Naia nació una noche fría y estrellada; puede que por este motivo su rostro estuviera adornado por graciosas pecas desperdigadas por doquier. Su papá, Fabián, de origen francés, solía contar constelaciones sobre su carita redondeada y, desde muy pequeña, comenzaron a llamarla cariñosamente Étoile, que significa «estrella». Étoile disfrutaba sintiendo cómo las yemas de los dedos de su padre trazaban líneas entre sus pecas para hablarle de la Osa Mayor, de Orión o Casiopea, y le contaba historias maravillosas hasta caer rendida en un sueño profundo.
Una noche, antes de cerrar los ojos, le preguntó:
—Papá, ¿por qué ni mamá ni tú tenéis pecas?
—¿Qué te hace pensar que no tenemos? —le preguntó su papá.
Naia se incorporó y, con sus dos manitas, atrajo el rostro de su padre hasta rozar nariz con nariz y buscó con interés alguna peca, pero no la encontró.
—Pues que no tienes o, al menos, yo no las veo —dijo, indignada, Étoile.

Fabián se quitó la camiseta y le dio la espalda a su hija.
—¿Y ahora?
Étoile abrió los ojos con sorpresa al observar infinidad de pecas en la espalda de su papá.
—¿Sabes por qué están ahí?
—No, papá.
—Cuando era pequeño, tenía la carita llena de pecas, muchas, muchísimas más que tú. Pero yo, como decía tu abuela, era un niño muy movido, me gustaba vivir la vida deprisa; creo que por eso se desprendieron de mi cara y se acomodaron en mi espalda.
—Papá, eso suena a cuento chino —dijo Étoile, comenzando a reír.
—¿No me crees?
Étoile negó con la cabeza, con los labios apretados para no reír. Su papá la cogió en brazos y comenzó a correr, elevándola alrededor de la habitación.
—Te lo voy a demostrar; en unos segundos, tus pecas se mudarán a otro lugar —gritaba su papá mientras continuaba la carrera con su pequeña entre sus brazos.
—¡No, papá! ¡Para! ¡No quiero que se vayan! Me gustan donde están —dijo Étoile, colocando sus manos sobre su propio rostro.

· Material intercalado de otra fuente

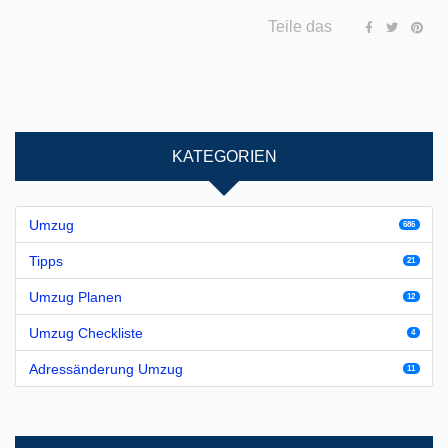
Teile das
KATEGORIEN
Umzug
686
Tipps
21
Umzug Planen
12
Umzug Checkliste
4
Adressänderung Umzug
11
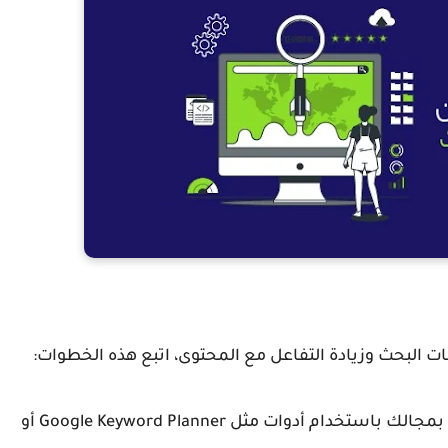
البحث وزيادة التفاعل مع المحتوى، اتبع هذه الخطوات:
خدام أدوات مثل Google Keyword Plan
ner أو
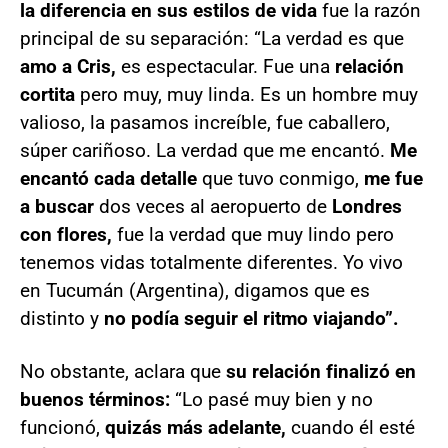
la diferencia en sus estilos de vida
fue la razón
principal de su separación: “La verdad es que
amo a Cris,
es espectacular. Fue una
relación
cortita
pero muy, muy linda. Es un hombre muy
valioso, la pasamos increíble, fue caballero,
súper cariñoso. La verdad que me encantó.
Me
encantó cada detalle
que tuvo conmigo,
me fue
a buscar
dos veces al aeropuerto de
Londres
con flores,
fue la verdad que muy lindo pero
tenemos vidas totalmente diferentes. Yo vivo
en Tucumán (Argentina), digamos que es
distinto y
no podía seguir el ritmo viajando”.
No obstante, aclara que
su relación finalizó en
buenos términos:
“Lo pasé muy bien y no
funcionó,
quizás más adelante,
cuando él esté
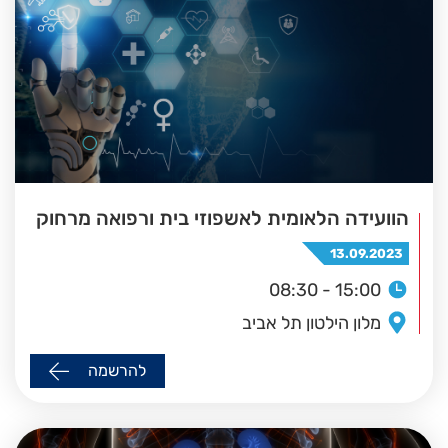
הוועידה הלאומית לאשפוזי בית ורפואה מרחוק
13.09.2023
08:30 - 15:00
מלון הילטון תל אביב
להרשמה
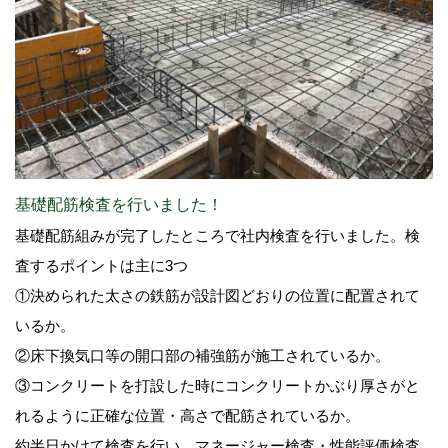
基礎配筋検査を行いました！
基礎配筋組みが完了したところで社内検査を行いました。検
査するポイントは主に3つ
①決められた太さの鉄筋が設計図どおりの位置に配置されて
いるか。
②床下換気口等の開口部の補強筋が施工されているか。
③コンクリートを打設した時にコンクリートかぶり厚さがと
れるように正確な位置・高さで配筋されているか。
約半日かけて検査を行い、マネージャー検査・性能評価検査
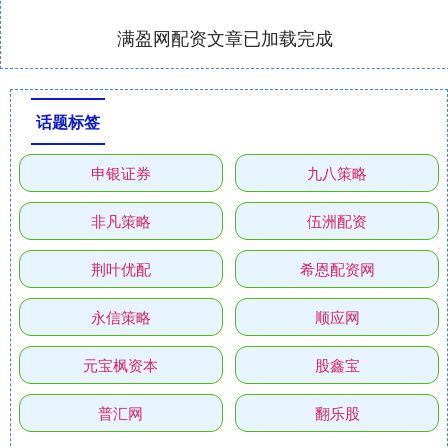
满盈网配资文章已加载完成
话题标签
申银证券
九八策略
非凡策略
伍洲配资
荆叶优配
希恩配资网
永信策略
顺应网
元宝枫资本
股鑫宝
普汇网
翻乐股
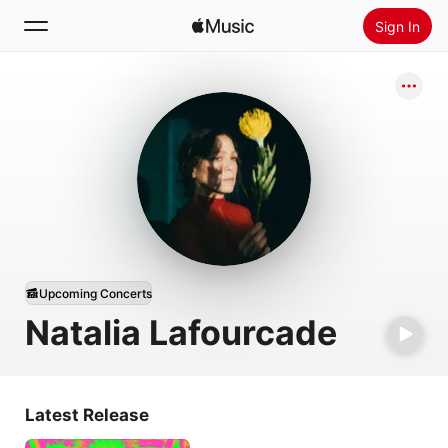
Sign In
Search
Home
New
Install Apple Music
Radio
Upcoming Concerts
Natalia Lafourcade
Latest Release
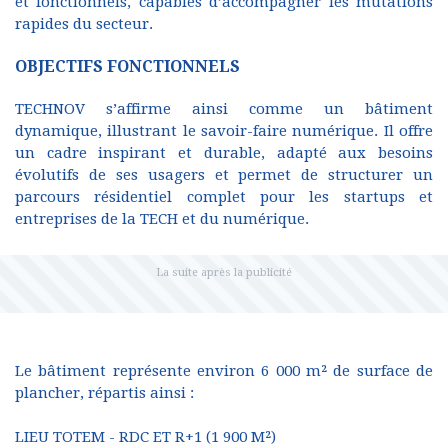
et fonctionnels, capables d’accompagner les mutations
rapides du secteur.
OBJECTIFS FONCTIONNELS
TECHNOV s’affirme ainsi comme un bâtiment
dynamique, illustrant le savoir-faire numérique. Il offre
un cadre inspirant et durable, adapté aux besoins
évolutifs de ses usagers et permet de structurer un
parcours résidentiel complet pour les startups et
entreprises de la TECH et du numérique.
Le bâtiment représente environ 6 000 m² de surface de
plancher, répartis ainsi :
LIEU TOTEM - RDC ET R+1 (1 900 M²)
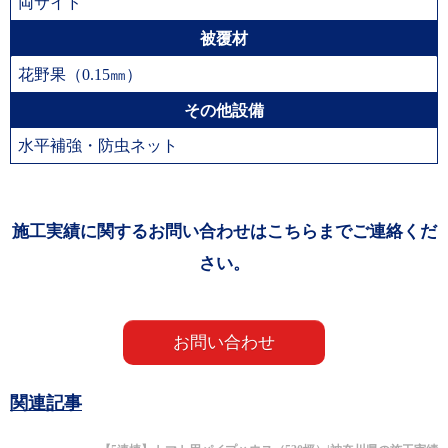
両サイド
被覆材
花野果（0.15㎜）
その他設備
水平補強・防虫ネット
施工実績に関するお問い合わせはこちらまでご連絡くだ
さい。
お問い合わせ
関連記事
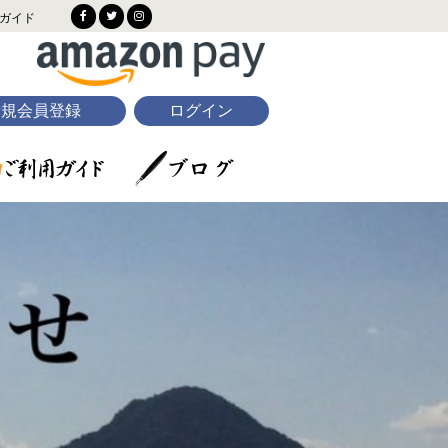
ガイド
新規会員登録
ログイン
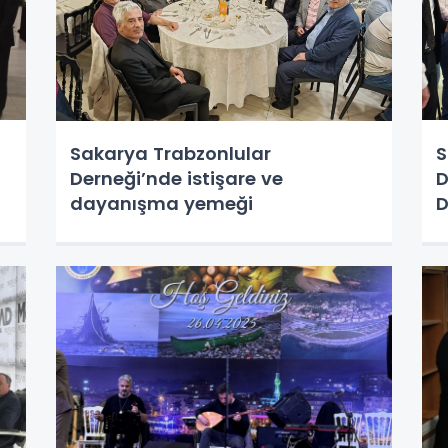
Sakarya Trabzonlular
S
Derneği’nde istişare ve
D
dayanışma yemeği
D
Y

Fabián volvió a tumbar a su hija en la cama y, mientras la arropaba, le dijo:
—Y a mí también, princesa; tienes en tu rostro un cielo con las estrellas más bonitas del firmamento.

Aunque adoraba su nombre, Naia prefería que en casa la siguieran llamando Étoile; le hacía tener muy presente a su papá, que tristemente ya no estaba, pues, como decía su mamá, ahora dibujaba constelaciones en otro cielo, desde el cual las guiaba y las protegía.
Fue muy duro para Naia conocer el significado de la palabra despedida a la corta edad de ocho años. Y, a pesar de que la tristeza a veces le hacía una visita, pronto encontraba motivos para sonreír, pues seguía formando parte de una familia maravillosa que la colmaba de atenciones y amor.
En las noches estrelladas, Naia y su mamá subían a la azotea para sentirse más cerca de su papá. —Étoile, ¿qué sientes cuando miras al cielo?
—Siento que me miro en un espejo y que mi papá me acaricia con sus dedos a través de las estrellas.
—Es muy bonito eso que dices, cariño; él estaría muy orgulloso de ti, casi tanto o más que yo.